> **Supplied text**:
'''

On 07/08/2017 14:27, Richard W.M. Jones wrote:
> Also I noticed this code in virtio_scsi.c:
>
> cmd_per_lun = virtscsi_config_get(vdev, cmd_per_lun) ?: 1;
> shost->cmd_per_lun = min_t(u32, cmd_per_lun, shost->can_queue);
>
> but setting cmd_per_lun (as a qemu virtio-scsi-pci parameter) didn't
> seem to make any difference to memory usage.

That's because memory depends on shost->can_queue, not
shost->cmd_per_lun (see scsi_mq_setup_tags).

can_queue should depend on the virtqueue size, which unfortunately can
vary for each virtio-scsi device in theory. The virtqueue size is
retrieved by drivers/virtio prior to calling vring_create_virtqueue, and
in QEMU it is the second argument to virtio_add_queue.

For virtio-scsi this is VIRTIO_SCSI_VQ_SIZE, which is 128, so changing
can_queue to 128 should be a no brainer.

Thanks,

Paolo

2017-08-09 16:01:16

by Christoph Hellwig

[permalink] [raw]
Subject: Re: Increased memory usage with scsi-mq

On Mon, Aug 07, 2017 at 03:07:48PM +0200, Paolo Bonzini wrote:
> can_queue should depend on the virtqueue size, which unfortunately can
> vary for each virtio-scsi device in theory. The virtqueue size is
> retrieved by drivers/virtio prior to calling vring_create_virtqueue, and
> in QEMU it is the second argument to virtio_add_queue.

Why is that unfortunate? We don't even have to set can_queue in
the host template, we can dynamically set it on per-host basis.

'''

> **Provided information**:
'''

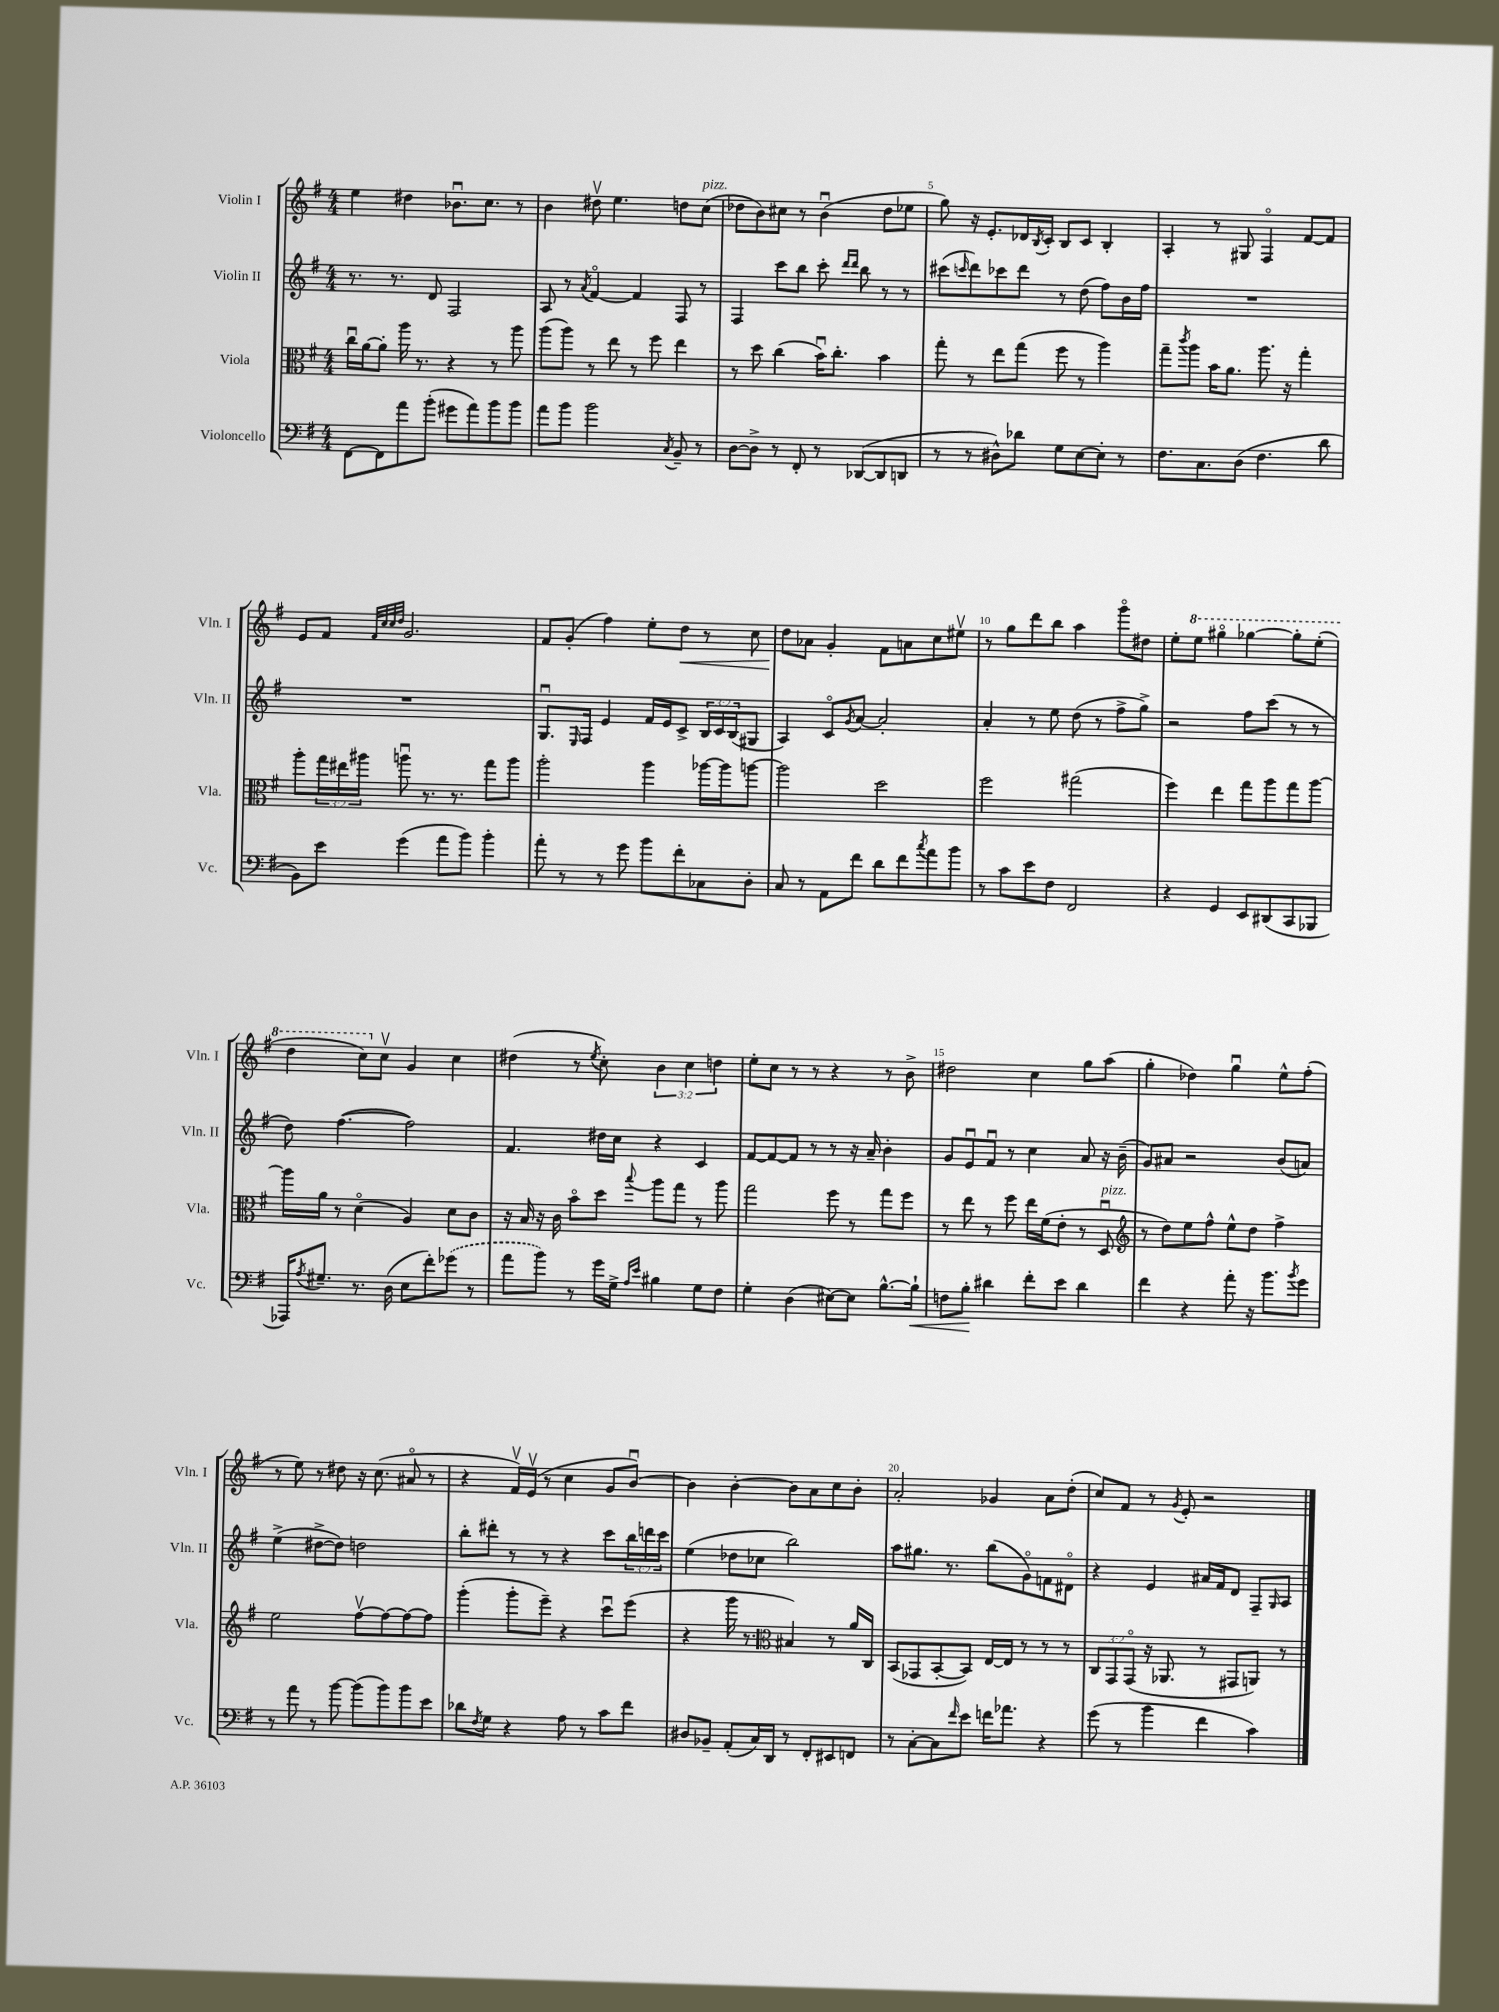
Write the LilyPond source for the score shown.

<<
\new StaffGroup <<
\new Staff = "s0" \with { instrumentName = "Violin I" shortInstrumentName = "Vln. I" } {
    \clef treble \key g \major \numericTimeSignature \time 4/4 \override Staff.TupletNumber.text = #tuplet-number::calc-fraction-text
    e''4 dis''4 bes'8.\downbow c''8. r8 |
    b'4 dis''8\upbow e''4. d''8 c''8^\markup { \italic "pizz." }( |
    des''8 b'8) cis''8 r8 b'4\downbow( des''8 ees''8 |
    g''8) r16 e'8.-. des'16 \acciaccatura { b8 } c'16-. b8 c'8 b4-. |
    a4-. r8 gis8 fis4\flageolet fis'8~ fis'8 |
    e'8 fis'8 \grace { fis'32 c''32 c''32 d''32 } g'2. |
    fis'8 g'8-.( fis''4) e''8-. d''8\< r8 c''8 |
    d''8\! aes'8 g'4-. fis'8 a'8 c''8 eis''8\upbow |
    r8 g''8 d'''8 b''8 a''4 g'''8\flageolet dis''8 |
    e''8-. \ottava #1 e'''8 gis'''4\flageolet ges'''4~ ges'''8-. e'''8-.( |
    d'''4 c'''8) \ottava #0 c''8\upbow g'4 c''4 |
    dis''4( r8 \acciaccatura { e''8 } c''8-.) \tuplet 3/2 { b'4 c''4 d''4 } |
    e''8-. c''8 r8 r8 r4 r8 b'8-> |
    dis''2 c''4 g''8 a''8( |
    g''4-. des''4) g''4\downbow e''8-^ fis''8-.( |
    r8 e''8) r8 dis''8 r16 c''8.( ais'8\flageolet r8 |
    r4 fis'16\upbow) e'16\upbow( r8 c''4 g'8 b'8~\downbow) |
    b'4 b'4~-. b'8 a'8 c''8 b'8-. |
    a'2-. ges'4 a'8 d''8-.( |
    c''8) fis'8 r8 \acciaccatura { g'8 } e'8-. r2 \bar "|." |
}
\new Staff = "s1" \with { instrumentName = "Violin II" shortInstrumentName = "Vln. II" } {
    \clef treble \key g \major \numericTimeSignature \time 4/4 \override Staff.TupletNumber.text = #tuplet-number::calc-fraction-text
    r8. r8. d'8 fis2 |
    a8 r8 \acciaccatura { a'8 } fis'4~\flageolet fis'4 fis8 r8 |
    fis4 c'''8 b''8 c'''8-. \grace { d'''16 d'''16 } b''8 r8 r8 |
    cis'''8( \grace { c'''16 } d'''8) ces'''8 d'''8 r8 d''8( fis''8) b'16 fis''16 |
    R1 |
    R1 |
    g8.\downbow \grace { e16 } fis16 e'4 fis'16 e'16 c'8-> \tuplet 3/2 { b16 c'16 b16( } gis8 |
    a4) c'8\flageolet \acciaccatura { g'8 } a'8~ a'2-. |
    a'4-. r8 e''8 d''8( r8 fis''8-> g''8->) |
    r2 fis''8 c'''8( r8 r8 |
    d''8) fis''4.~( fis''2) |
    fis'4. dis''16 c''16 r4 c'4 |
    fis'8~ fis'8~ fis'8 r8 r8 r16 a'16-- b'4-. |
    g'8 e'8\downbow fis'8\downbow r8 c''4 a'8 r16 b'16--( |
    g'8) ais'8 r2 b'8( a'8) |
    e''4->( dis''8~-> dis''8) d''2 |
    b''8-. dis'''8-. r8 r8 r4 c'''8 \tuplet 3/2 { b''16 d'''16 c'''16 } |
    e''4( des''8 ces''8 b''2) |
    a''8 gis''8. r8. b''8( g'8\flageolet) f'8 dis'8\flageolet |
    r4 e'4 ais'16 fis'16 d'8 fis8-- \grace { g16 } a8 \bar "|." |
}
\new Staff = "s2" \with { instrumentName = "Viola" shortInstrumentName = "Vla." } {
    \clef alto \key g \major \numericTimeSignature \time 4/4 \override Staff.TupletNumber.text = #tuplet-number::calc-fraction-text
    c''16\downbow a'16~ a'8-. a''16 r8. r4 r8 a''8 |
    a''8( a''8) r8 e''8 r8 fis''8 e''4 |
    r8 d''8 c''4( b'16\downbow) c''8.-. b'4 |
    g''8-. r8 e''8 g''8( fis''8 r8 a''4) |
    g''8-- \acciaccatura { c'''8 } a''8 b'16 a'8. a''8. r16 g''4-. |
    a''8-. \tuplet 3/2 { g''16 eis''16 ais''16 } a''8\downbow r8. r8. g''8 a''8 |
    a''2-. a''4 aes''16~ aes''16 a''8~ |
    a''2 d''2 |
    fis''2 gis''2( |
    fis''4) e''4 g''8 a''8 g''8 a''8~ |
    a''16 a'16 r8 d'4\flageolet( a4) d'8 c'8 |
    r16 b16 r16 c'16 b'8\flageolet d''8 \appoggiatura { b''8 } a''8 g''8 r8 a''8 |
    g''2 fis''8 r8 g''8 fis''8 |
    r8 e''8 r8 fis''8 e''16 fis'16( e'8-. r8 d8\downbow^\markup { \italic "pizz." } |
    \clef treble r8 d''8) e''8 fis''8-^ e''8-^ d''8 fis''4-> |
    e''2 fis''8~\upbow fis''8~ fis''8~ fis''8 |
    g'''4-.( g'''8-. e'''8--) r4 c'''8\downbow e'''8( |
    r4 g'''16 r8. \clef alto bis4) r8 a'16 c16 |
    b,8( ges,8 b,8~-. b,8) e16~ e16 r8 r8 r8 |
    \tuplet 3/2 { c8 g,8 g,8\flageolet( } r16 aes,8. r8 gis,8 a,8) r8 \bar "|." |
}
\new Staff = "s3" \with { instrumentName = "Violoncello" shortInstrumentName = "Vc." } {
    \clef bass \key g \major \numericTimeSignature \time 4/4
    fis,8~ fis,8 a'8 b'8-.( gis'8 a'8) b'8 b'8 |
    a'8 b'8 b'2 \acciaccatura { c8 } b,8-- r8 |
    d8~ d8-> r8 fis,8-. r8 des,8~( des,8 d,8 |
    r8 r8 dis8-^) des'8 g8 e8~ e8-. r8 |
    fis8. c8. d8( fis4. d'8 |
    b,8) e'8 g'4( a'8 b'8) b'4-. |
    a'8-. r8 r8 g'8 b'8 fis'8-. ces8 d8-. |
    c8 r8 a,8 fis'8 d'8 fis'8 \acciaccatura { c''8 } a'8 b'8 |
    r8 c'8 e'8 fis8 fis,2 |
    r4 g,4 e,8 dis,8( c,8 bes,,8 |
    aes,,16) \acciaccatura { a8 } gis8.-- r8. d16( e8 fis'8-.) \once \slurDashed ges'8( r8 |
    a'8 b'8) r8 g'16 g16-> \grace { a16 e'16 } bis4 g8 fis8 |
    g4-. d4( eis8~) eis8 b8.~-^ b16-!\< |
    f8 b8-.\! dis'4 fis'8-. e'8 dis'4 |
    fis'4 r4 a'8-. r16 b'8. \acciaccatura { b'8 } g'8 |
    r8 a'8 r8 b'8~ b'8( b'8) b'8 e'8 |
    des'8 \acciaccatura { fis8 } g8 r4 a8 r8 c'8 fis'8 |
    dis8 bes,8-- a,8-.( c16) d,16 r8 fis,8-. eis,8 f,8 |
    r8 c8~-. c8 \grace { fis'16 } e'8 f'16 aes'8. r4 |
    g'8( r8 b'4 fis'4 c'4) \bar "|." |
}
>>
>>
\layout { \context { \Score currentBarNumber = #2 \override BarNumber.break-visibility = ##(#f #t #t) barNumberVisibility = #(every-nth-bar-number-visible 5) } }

'''

> **The task**: Switch "virtqueue size" to "ring size" in the mailing-list thread above, and give the stretch from "On Mon, Aug" through "on per-host basis." again with that change.

> **Final result**:
On Mon, Aug 07, 2017 at 03:07:48PM +0200, Paolo Bonzini wrote:
> can_queue should depend on the ring size, which unfortunately can
> vary for each virtio-scsi device in theory. The ring size is
> retrieved by drivers/virtio prior to calling vring_create_virtqueue, and
> in QEMU it is the second argument to virtio_add_queue.

Why is that unfortunate? We don't even have to set can_queue in
the host template, we can dynamically set it on per-host basis.